Croyez-vous encore à l’amour vrai ?
Oui, mais je le vois moins comme une passion éternelle que comme un équilibre. L’amour, c’est un mélange : de respect, d’estime, de projets partagés, de capacité à compenser les défauts de l’autre. Ce n’est pas un coup de foudre permanent, c’est un lien qui se construit, qui évolue. L’amour « avec un grand cœur », façon conte de fée ? J’y crois moins. Mais un amour fait de complicité et de respect mutuel, oui.
Et vos parents, vos grands-parents… se sont-ils mariés par amour ?
Difficile à dire. Mon arrière grand-père paternel avait eu 15 enfants de deux mariages. On ne parlait pas d’amour comme aujourd’hui. Mais ce que je retiens, c’est que mes parents, je ne les ai jamais vus se disputer. Et ça, c’est déjà une belle preuve d’harmonie.
A-t-on changé notre manière d’aimer depuis votre jeunesse ?
Oui. Je dirais qu’à 20 ans, on aime avec passion. Plus tard, avec raison. Et idéalement, on arrive à un équilibre entre les deux.
Comment avez-vous rencontré votre épouse ?
C’était lors d’un anniversaire. Une grande maison, beaucoup de monde, des places attribuées à table. J’étais assis à côté de gens qui ne m’intéressaient pas vraiment. Et là, deux tables plus loin, je vois une jeune femme blonde, une place libre à côté d’elle. J’ai discrètement échangé mon carton, me suis assis à côté d’elle. C’est comme ça que notre histoire a commencé, il y a plus de 30 ans. L’hôtesse n’était pas contente, mais quand elle a vu le résultat, elle m’a pardonné.
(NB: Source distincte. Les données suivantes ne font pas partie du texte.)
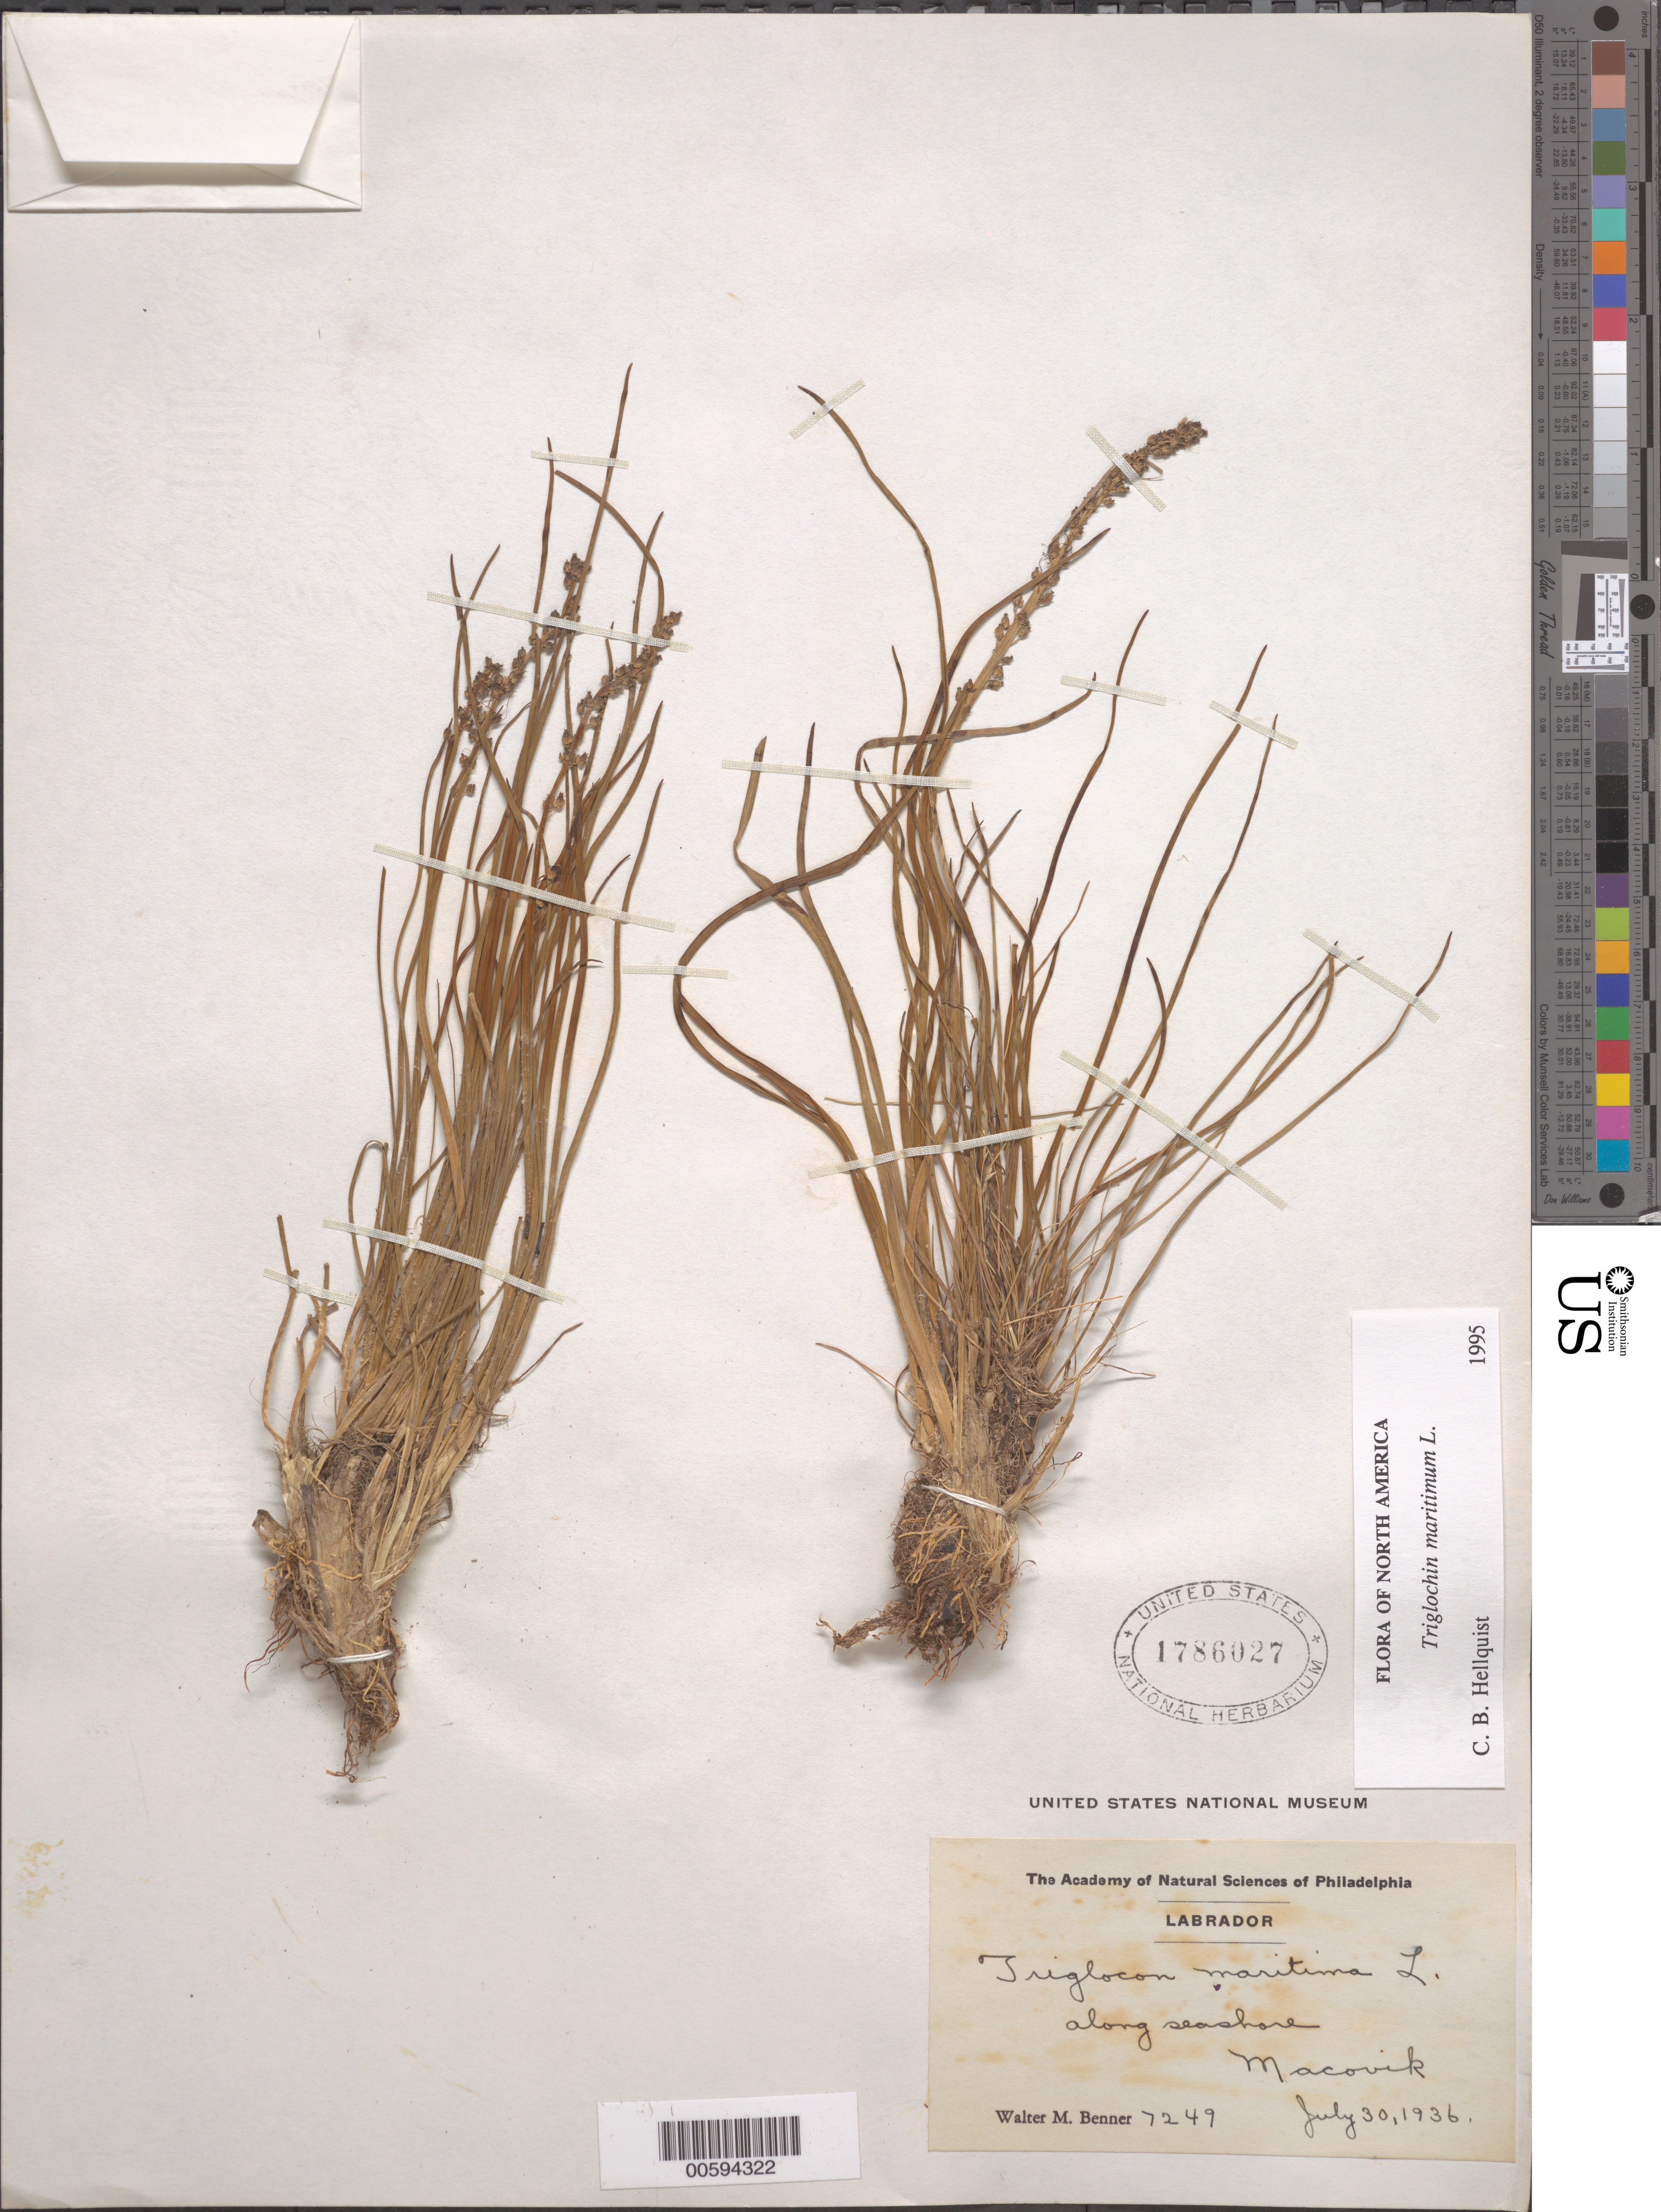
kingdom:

Qu’est-ce qui vous a touché chez elle ?
Son rayonnement. Et puis, on avait des goûts communs : l’art, le golf, les voyages. Tout cela a nourri notre complicité.
Pensez-vous que le mariage a encore du sens aujourd’hui ?
Le mariage, à l’origine, devait durer… une dizaine d’années, vu l’espérance de vie à l’époque ! Aujourd’hui, on parle de 40 ou 50 ans ensemble. Ce n’est pas simple. Mais l’idée que les enfants aient deux parents stables reste importante. L’institution a du sens, même si elle doit évoluer.
Qu’est-ce qui fait la force d’un couple dans le temps ?
La complicité. Des objectifs communs. Le respect des différences. Et surtout, la capacité à pouvoir compter l’un sur l’autre dans les moments difficiles.
Quel est, selon vous, le plus beau geste d’amour ?
Ce n’est pas un cadeau matériel. C’est la présence, dans les moments difficiles. Quand tout va bien, tout le monde est là. Mais quand ça va mal, c’est là qu’on voit l’amour.
Avez-vous des regrets ?
Pas vraiment. Des occasions manquées, oui. J’aurais aimé tenter ma chance dans le cinéma, par exemple, dans la mise en scène. Mais globalement, j’ai pris de bonnes décisions, j’ai eu un bon timing… et j’ai eu de la chance. Et sans chance, on ne va pas très loin.